Revision comparison data
=== Section Start ===

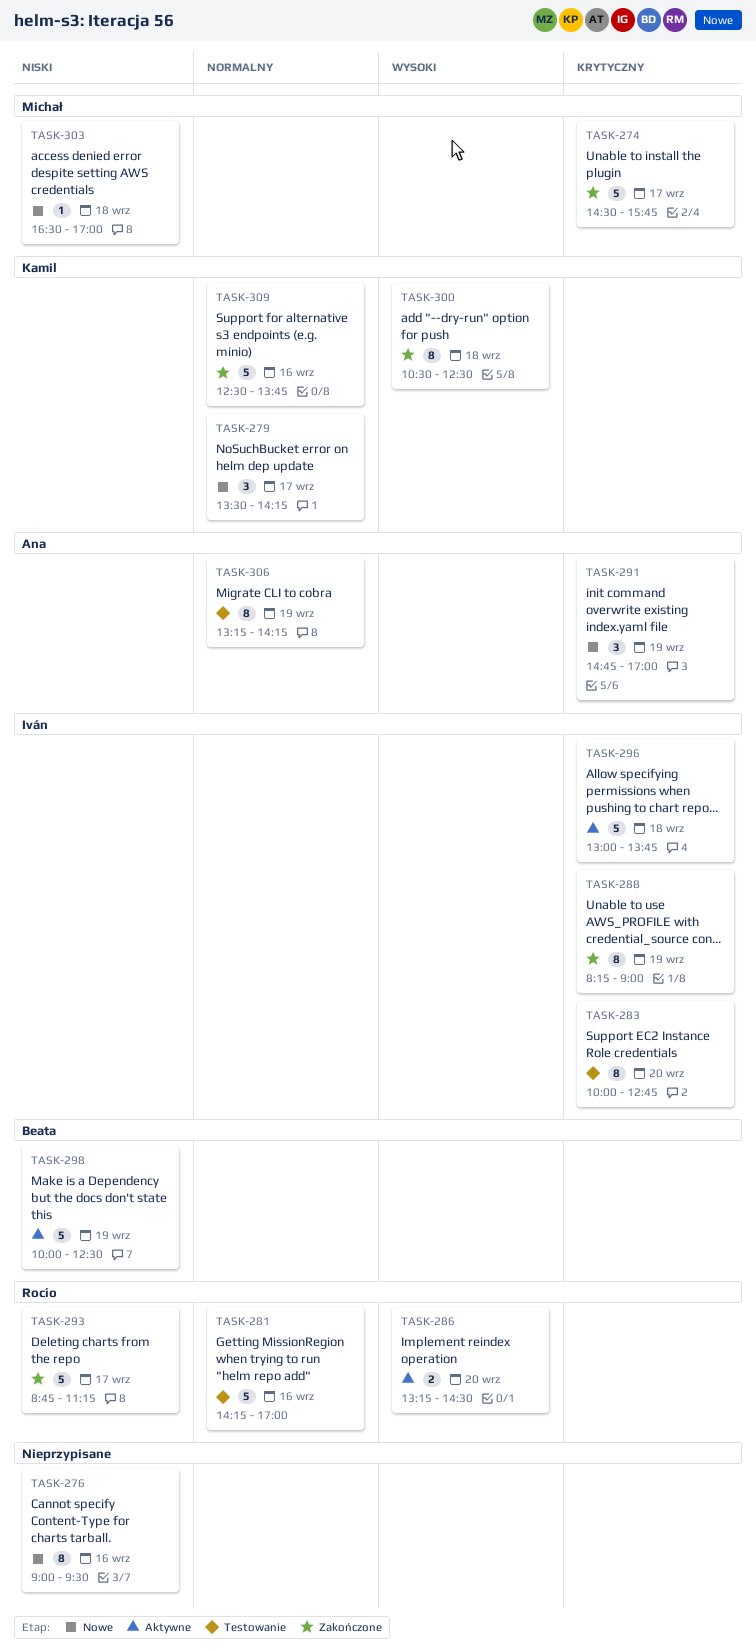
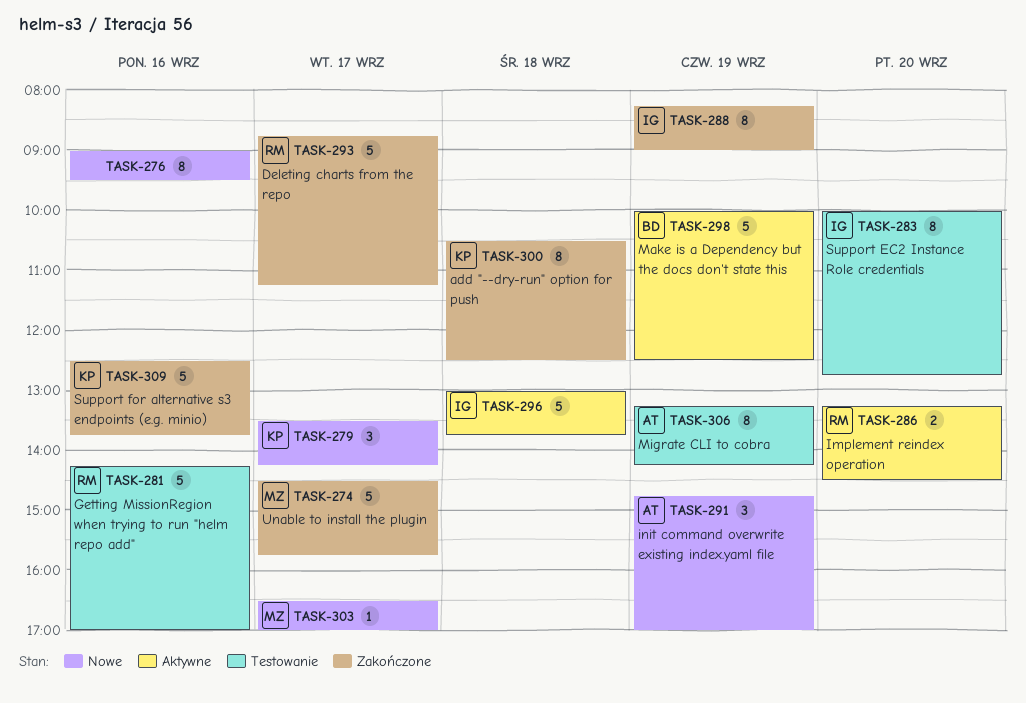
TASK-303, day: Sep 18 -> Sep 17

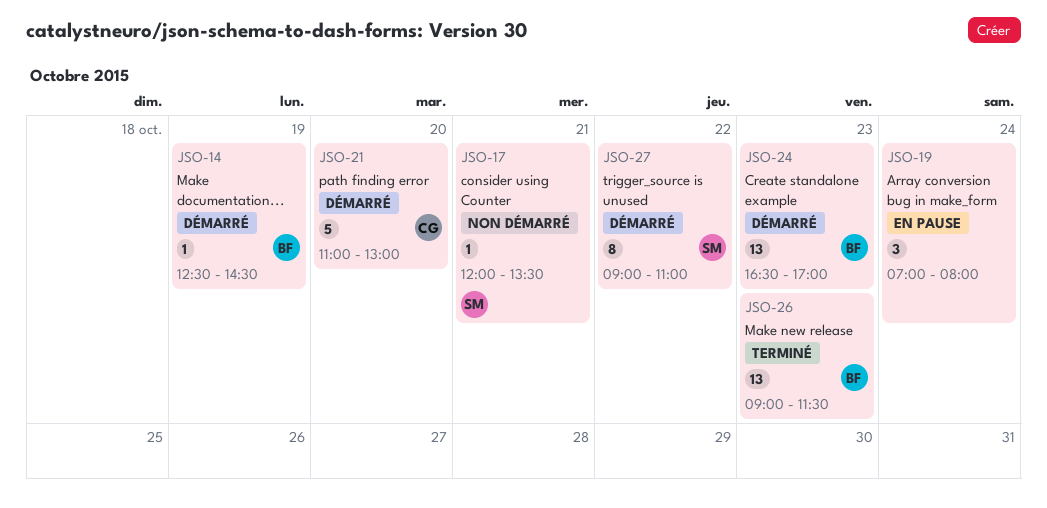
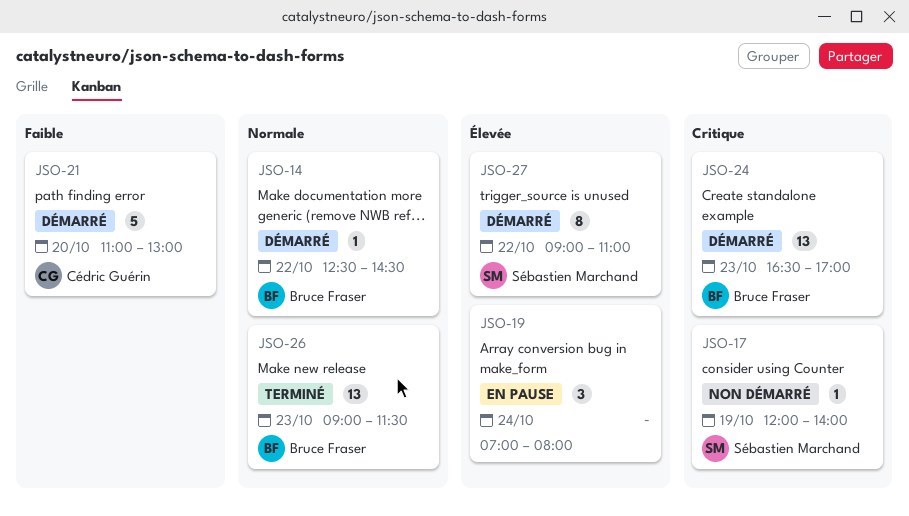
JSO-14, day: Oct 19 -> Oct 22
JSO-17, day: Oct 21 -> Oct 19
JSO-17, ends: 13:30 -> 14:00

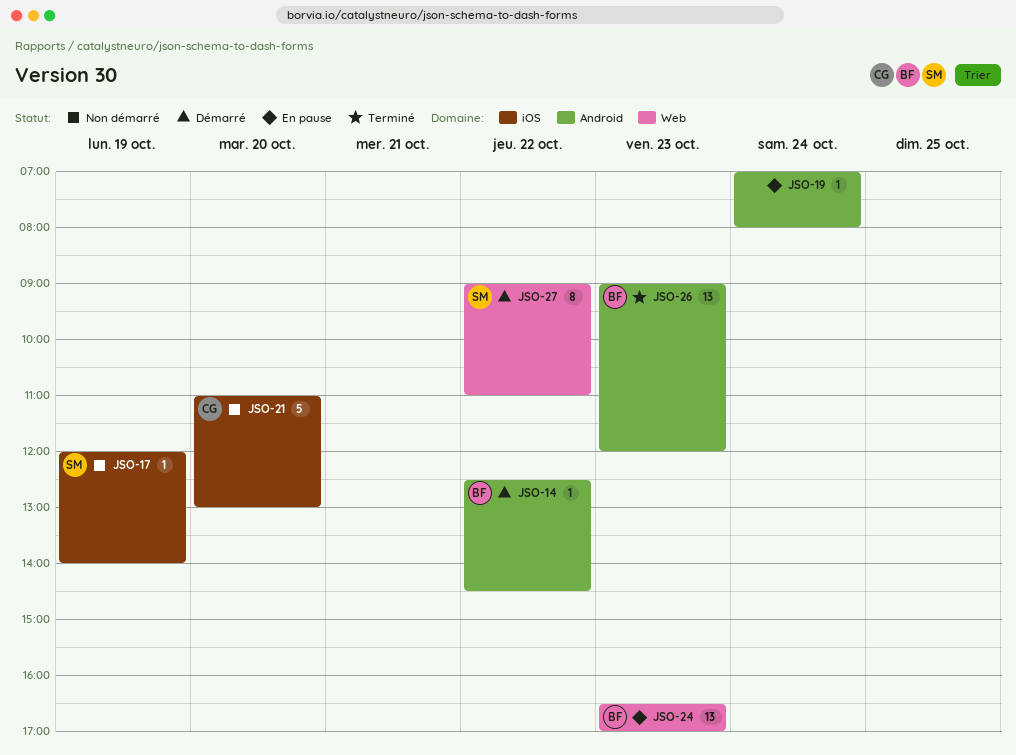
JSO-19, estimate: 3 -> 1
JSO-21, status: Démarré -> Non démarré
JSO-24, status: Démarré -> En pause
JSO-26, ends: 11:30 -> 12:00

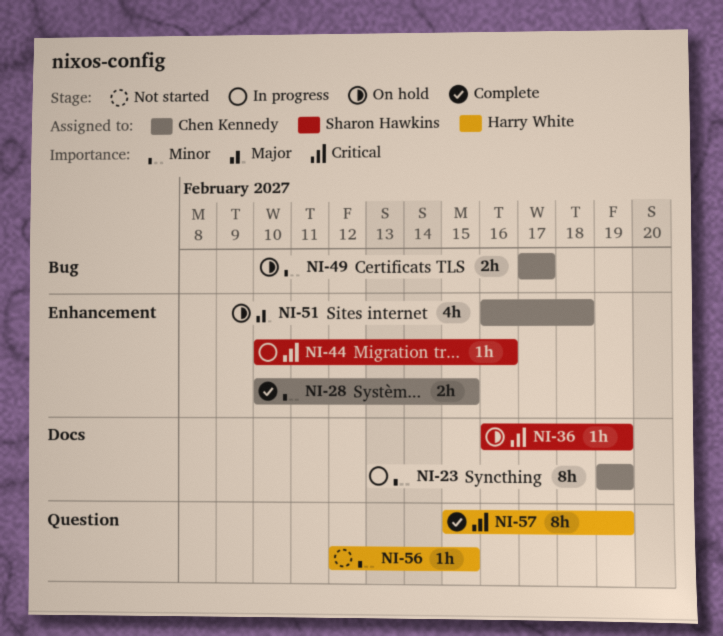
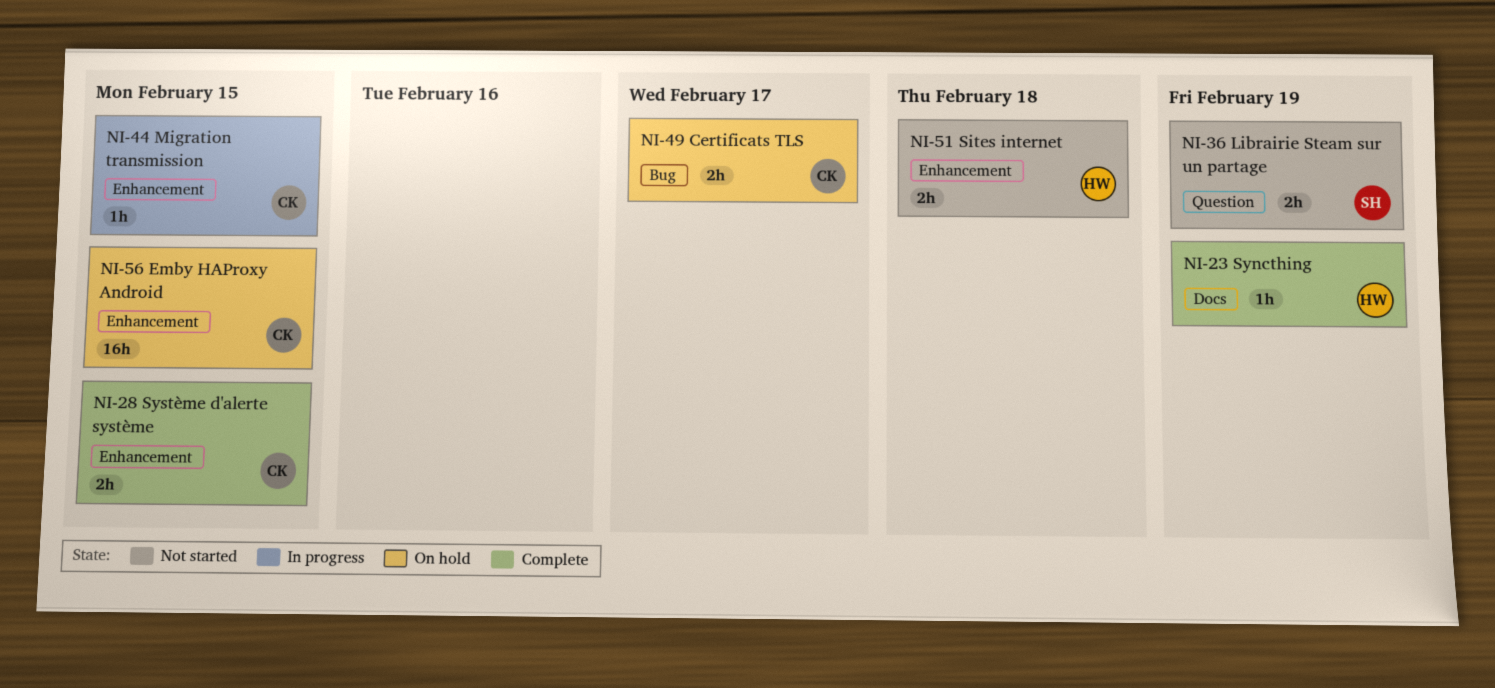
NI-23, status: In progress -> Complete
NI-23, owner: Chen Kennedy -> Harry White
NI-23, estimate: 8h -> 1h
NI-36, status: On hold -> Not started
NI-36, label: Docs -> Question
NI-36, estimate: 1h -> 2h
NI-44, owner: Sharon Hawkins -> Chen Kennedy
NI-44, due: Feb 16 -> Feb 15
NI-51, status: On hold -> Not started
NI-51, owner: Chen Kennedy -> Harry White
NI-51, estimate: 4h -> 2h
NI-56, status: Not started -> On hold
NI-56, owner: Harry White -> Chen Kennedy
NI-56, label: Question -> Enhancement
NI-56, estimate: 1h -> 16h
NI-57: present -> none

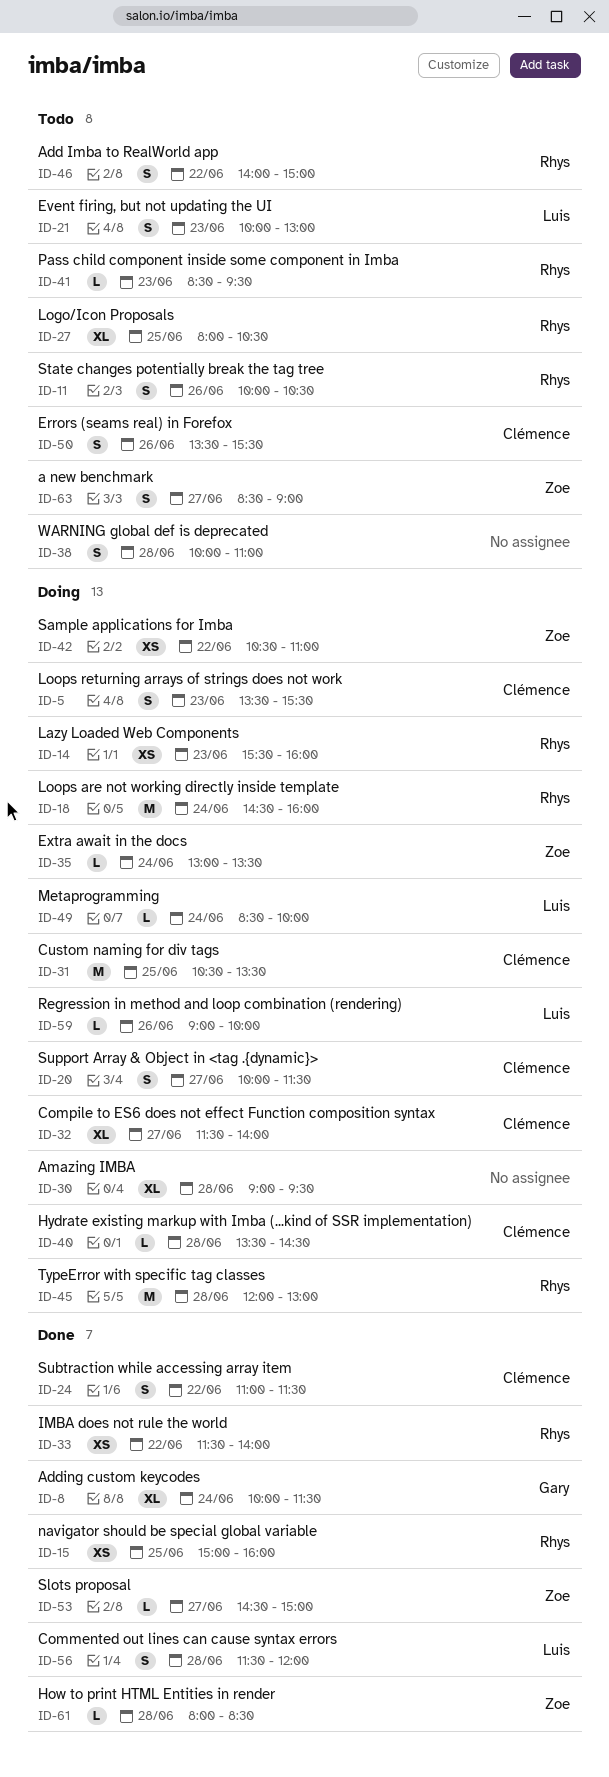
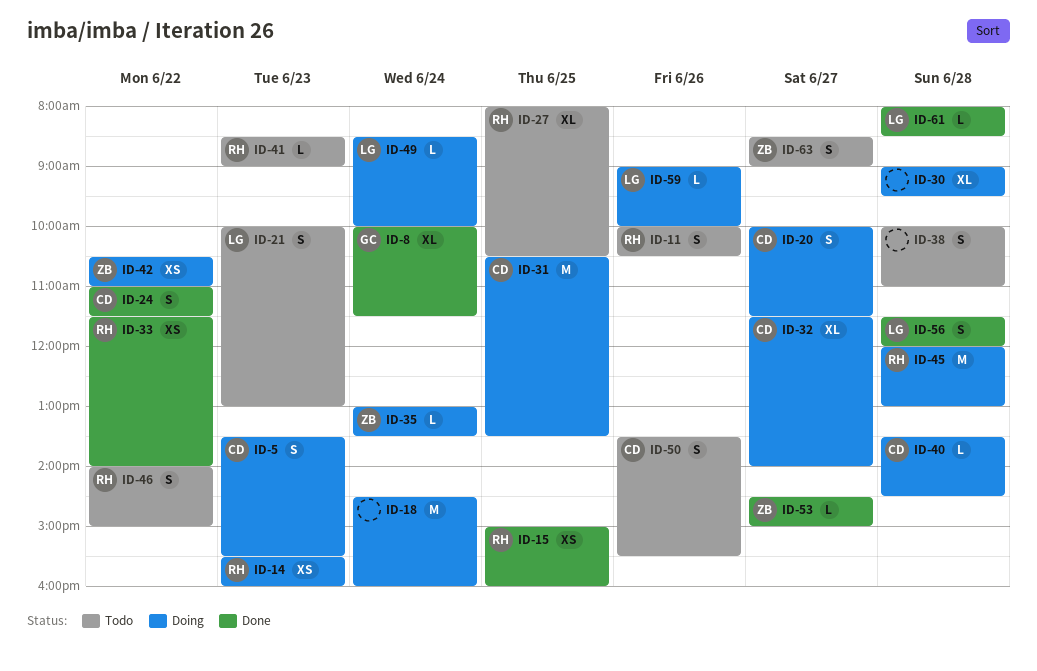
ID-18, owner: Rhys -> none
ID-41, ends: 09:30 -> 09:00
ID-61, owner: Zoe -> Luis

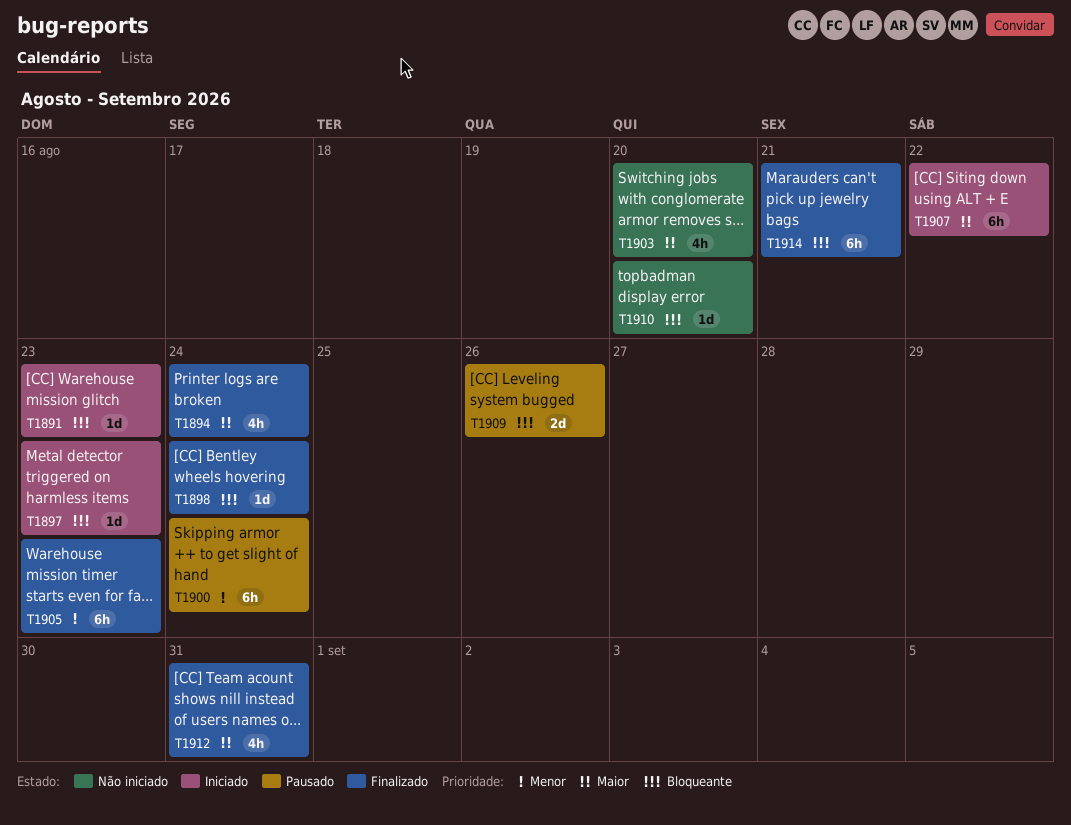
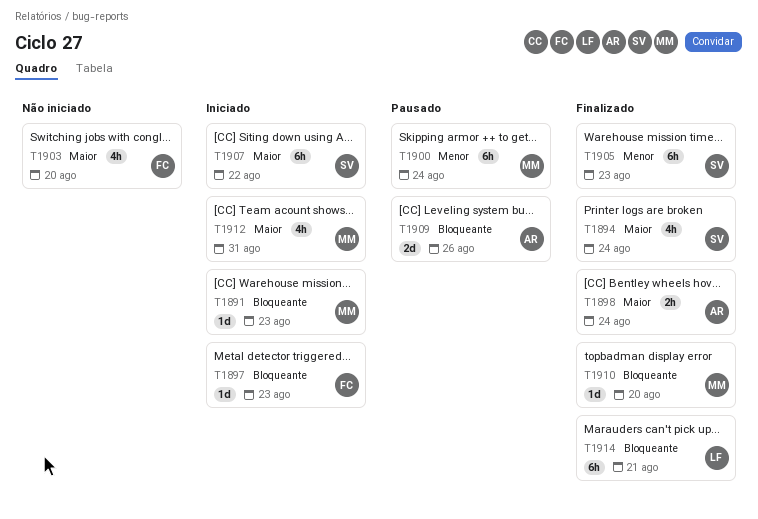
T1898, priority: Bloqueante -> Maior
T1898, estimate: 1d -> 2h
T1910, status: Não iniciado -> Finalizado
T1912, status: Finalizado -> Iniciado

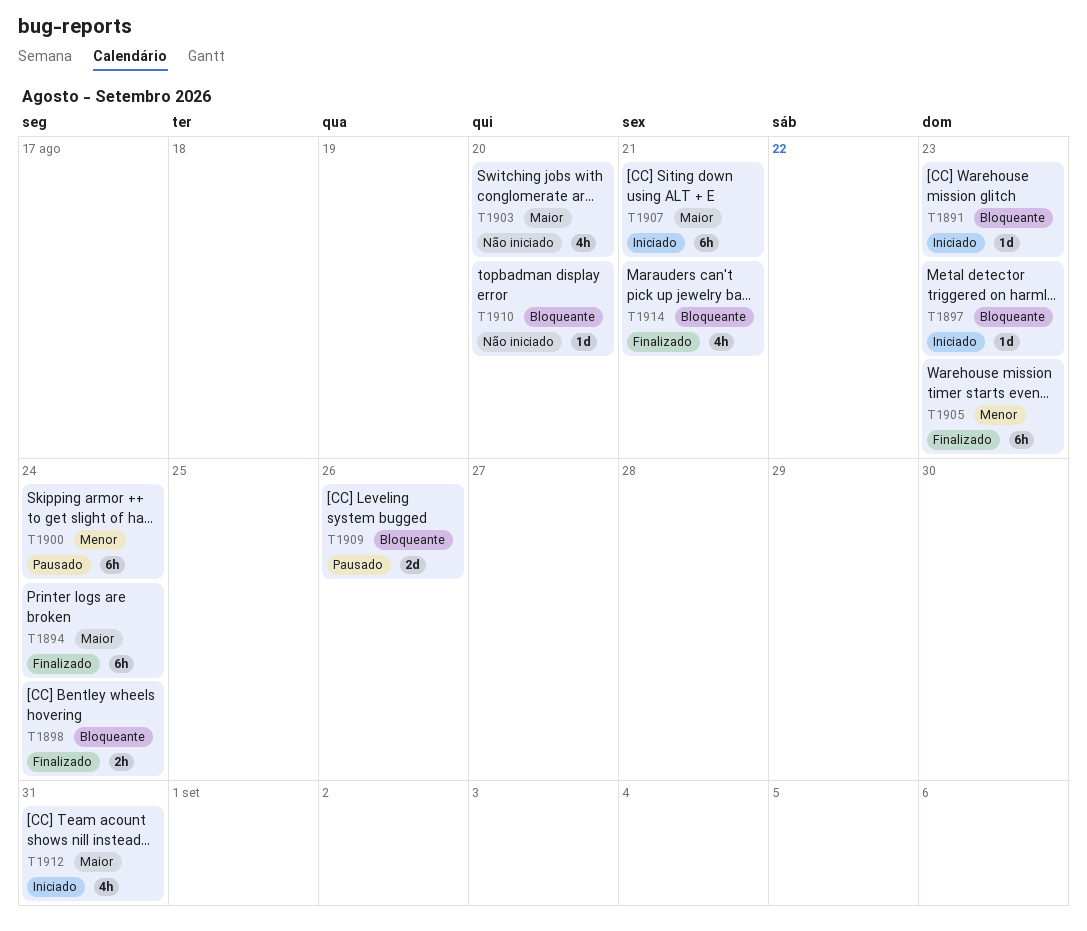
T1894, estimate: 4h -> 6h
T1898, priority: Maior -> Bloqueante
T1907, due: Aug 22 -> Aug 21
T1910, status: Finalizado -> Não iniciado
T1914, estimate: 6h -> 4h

=== Section End ===

◆ **WHAT TO DO**
Reproduce every record above word for word. Leave the pictures out.

◆ **FINAL ANSWER**
TASK-303, day: Sep 18 -> Sep 17

JSO-14, day: Oct 19 -> Oct 22
JSO-17, day: Oct 21 -> Oct 19
JSO-17, ends: 13:30 -> 14:00

JSO-19, estimate: 3 -> 1
JSO-21, status: Démarré -> Non démarré
JSO-24, status: Démarré -> En pause
JSO-26, ends: 11:30 -> 12:00

NI-23, status: In progress -> Complete
NI-23, owner: Chen Kennedy -> Harry White
NI-23, estimate: 8h -> 1h
NI-36, status: On hold -> Not started
NI-36, label: Docs -> Question
NI-36, estimate: 1h -> 2h
NI-44, owner: Sharon Hawkins -> Chen Kennedy
NI-44, due: Feb 16 -> Feb 15
NI-51, status: On hold -> Not started
NI-51, owner: Chen Kennedy -> Harry White
NI-51, estimate: 4h -> 2h
NI-56, status: Not started -> On hold
NI-56, owner: Harry White -> Chen Kennedy
NI-56, label: Question -> Enhancement
NI-56, estimate: 1h -> 16h
NI-57: present -> none

ID-18, owner: Rhys -> none
ID-41, ends: 09:30 -> 09:00
ID-61, owner: Zoe -> Luis

T1898, priority: Bloqueante -> Maior
T1898, estimate: 1d -> 2h
T1910, status: Não iniciado -> Finalizado
T1912, status: Finalizado -> Iniciado

T1894, estimate: 4h -> 6h
T1898, priority: Maior -> Bloqueante
T1907, due: Aug 22 -> Aug 21
T1910, status: Finalizado -> Não iniciado
T1914, estimate: 6h -> 4h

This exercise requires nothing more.